L’infirmier·e de coordination ou d’annonce
Dans la plupart des structures hospitalières spécialisées, l’infirmier·e joue un rôle central. Parfois appelé·e “infirmier·e pivot” ou “infirmier·e de parcours”, il ou elle :
- Participe au repérage des besoins en soins de support lors du dispositif d’annonce et au fil du traitement.
- Réalise l’interface entre l’équipe médicale, les partenaires extérieurs (kinésithérapeutes, associations, réseaux de soins), et le patient.
- Oriente vers les ressources internes et externes, comme les soins oncopsychologiques, diététiques, ou groupes de parole.
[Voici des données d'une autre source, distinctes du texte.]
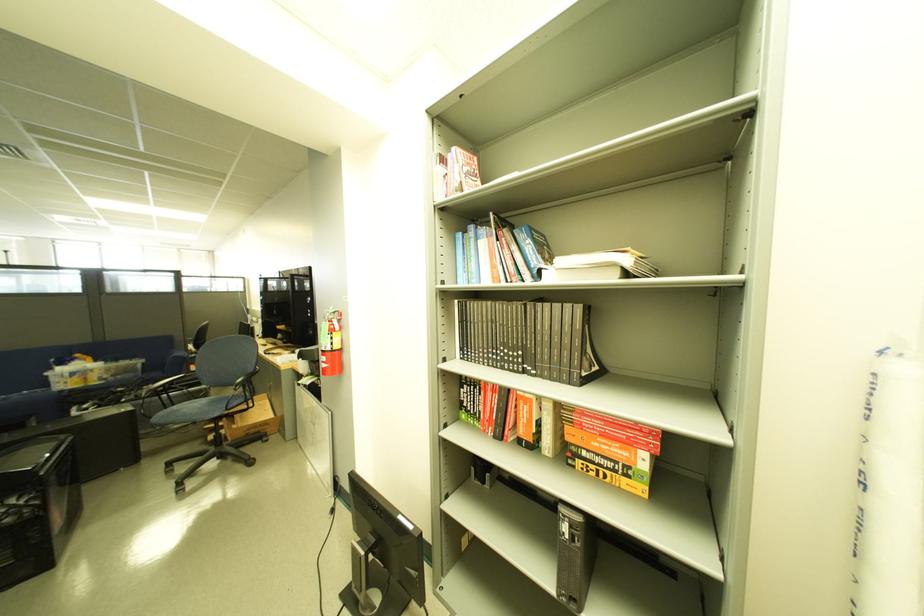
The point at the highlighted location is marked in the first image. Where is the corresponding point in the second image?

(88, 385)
- Suit l’actualisation des besoins au fil du parcours (notamment lors de complications ou de changements dans la vie personnelle ou sociale).
Néanmoins, toutes les structures ne disposent pas d’un nombre suffisant d’infirmier·es de coordination, loin s’en faut. Selon une étude menée par la SFAP (2023), seuls 35% des hôpitaux généraux en France ont un interlocuteur clairement identifié pour cette mission, contre 92% dans les centres spécialisés.
Le médecin référent ou oncologue traitant
Il (ou elle) reste le chef d’orchestre du parcours. C’est à lui qu’incombe la responsabilité de valider les prescriptions de soins de support, et de favoriser le lien avec le médecin traitant en ville. Il peut parfois déléguer, mais reste le garant du suivi global.
- Évoque (parfois) les soins de support dès la consultation médicale, en particulier si des troubles spécifiques sont signalés.
- Peut prescrire, mais aussi orienter vers une évaluation plus détaillée par une équipe dédiée.
- A un rôle de veille : il doit réévaluer périodiquement les besoins, mais dans la pratique, ce point reste souvent relayé au second plan, faute de temps.
Assistants sociaux, psychologues, et autres intervenants
Selon le Plan Cancer 2014-2019, chaque site de traitement doit proposer un accès (même limité en temps) à un psychologue, un diététicien, un assistant social. Ces professionnels peuvent :
- Participer à l’évaluation des besoins.
- Réaliser un accompagnement spécifique (administratif, psychologique, soutien à l’adaptation au traitement…)
- Guider vers des ressources associatives ou municipales : ateliers d’activité physique, aides à domicile, dispositifs d’aide financière, etc.
Mais la réalité varie fortement. Hors centres spécialisés, le nombre de psychologues reste souvent insuffisant : la moyenne nationale est d’1 psychologue pour 650 patients suivis en oncologie (HAS, 2023).